_PROBLEM TO SOLVE_
Give back an exact copy of the lines in the records below, from the line that has "bunzip2 file1.bz2 解压一个叫做 'file1.bz2'的文件" through the line that has "rpm -ql package_name 显示一个已经安装的rpm包提供的文件列表", and nothing besides.

_RECORDS PROVIDED_
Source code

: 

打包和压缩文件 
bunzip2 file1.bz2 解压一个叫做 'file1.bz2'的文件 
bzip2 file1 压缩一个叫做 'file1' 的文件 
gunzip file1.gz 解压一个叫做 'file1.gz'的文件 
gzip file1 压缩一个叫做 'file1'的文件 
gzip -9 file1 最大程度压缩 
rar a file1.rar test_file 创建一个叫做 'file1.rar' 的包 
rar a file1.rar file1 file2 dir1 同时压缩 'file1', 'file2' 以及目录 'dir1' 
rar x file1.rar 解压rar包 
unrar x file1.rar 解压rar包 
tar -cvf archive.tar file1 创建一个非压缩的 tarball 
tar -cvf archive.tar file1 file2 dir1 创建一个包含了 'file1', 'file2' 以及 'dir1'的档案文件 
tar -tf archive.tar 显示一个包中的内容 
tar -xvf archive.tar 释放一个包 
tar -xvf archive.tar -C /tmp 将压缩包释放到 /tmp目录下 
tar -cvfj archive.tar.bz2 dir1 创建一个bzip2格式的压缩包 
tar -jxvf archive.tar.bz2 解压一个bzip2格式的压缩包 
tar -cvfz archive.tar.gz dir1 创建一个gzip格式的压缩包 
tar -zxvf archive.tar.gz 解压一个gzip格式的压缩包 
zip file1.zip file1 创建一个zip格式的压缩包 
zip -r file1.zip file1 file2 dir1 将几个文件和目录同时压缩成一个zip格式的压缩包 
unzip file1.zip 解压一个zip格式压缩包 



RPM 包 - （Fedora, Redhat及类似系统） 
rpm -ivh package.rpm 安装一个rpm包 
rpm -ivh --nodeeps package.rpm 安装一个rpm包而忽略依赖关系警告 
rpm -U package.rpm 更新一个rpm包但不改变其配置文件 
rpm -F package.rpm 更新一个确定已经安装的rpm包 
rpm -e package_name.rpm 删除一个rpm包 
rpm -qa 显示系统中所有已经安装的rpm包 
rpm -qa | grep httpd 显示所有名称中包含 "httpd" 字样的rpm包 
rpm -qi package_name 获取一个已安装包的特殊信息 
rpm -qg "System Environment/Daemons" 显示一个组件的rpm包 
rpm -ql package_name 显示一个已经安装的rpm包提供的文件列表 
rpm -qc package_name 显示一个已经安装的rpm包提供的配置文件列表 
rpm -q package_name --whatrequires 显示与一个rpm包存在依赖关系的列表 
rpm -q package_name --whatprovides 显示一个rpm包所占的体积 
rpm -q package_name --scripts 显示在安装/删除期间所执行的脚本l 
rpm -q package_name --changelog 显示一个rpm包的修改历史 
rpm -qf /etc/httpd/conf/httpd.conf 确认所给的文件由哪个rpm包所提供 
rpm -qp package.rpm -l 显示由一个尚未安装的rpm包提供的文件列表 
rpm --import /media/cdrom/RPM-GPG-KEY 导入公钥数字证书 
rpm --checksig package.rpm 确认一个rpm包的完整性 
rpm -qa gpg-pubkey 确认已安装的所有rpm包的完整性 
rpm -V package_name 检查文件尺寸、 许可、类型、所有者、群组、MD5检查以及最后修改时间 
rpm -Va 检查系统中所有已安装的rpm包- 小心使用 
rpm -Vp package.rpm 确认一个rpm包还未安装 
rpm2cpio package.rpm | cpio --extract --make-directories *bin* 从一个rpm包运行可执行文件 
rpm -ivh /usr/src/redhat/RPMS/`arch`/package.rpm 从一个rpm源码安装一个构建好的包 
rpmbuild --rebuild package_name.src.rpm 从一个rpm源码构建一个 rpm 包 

_COMPLETED EXERCISE_
bunzip2 file1.bz2 解压一个叫做 'file1.bz2'的文件 
bzip2 file1 压缩一个叫做 'file1' 的文件 
gunzip file1.gz 解压一个叫做 'file1.gz'的文件 
gzip file1 压缩一个叫做 'file1'的文件 
gzip -9 file1 最大程度压缩 
rar a file1.rar test_file 创建一个叫做 'file1.rar' 的包 
rar a file1.rar file1 file2 dir1 同时压缩 'file1', 'file2' 以及目录 'dir1' 
rar x file1.rar 解压rar包 
unrar x file1.rar 解压rar包 
tar -cvf archive.tar file1 创建一个非压缩的 tarball 
tar -cvf archive.tar file1 file2 dir1 创建一个包含了 'file1', 'file2' 以及 'dir1'的档案文件 
tar -tf archive.tar 显示一个包中的内容 
tar -xvf archive.tar 释放一个包 
tar -xvf archive.tar -C /tmp 将压缩包释放到 /tmp目录下 
tar -cvfj archive.tar.bz2 dir1 创建一个bzip2格式的压缩包 
tar -jxvf archive.tar.bz2 解压一个bzip2格式的压缩包 
tar -cvfz archive.tar.gz dir1 创建一个gzip格式的压缩包 
tar -zxvf archive.tar.gz 解压一个gzip格式的压缩包 
zip file1.zip file1 创建一个zip格式的压缩包 
zip -r file1.zip file1 file2 dir1 将几个文件和目录同时压缩成一个zip格式的压缩包 
unzip file1.zip 解压一个zip格式压缩包 



RPM 包 - （Fedora, Redhat及类似系统） 
rpm -ivh package.rpm 安装一个rpm包 
rpm -ivh --nodeeps package.rpm 安装一个rpm包而忽略依赖关系警告 
rpm -U package.rpm 更新一个rpm包但不改变其配置文件 
rpm -F package.rpm 更新一个确定已经安装的rpm包 
rpm -e package_name.rpm 删除一个rpm包 
rpm -qa 显示系统中所有已经安装的rpm包 
rpm -qa | grep httpd 显示所有名称中包含 "httpd" 字样的rpm包 
rpm -qi package_name 获取一个已安装包的特殊信息 
rpm -qg "System Environment/Daemons" 显示一个组件的rpm包 
rpm -ql package_name 显示一个已经安装的rpm包提供的文件列表 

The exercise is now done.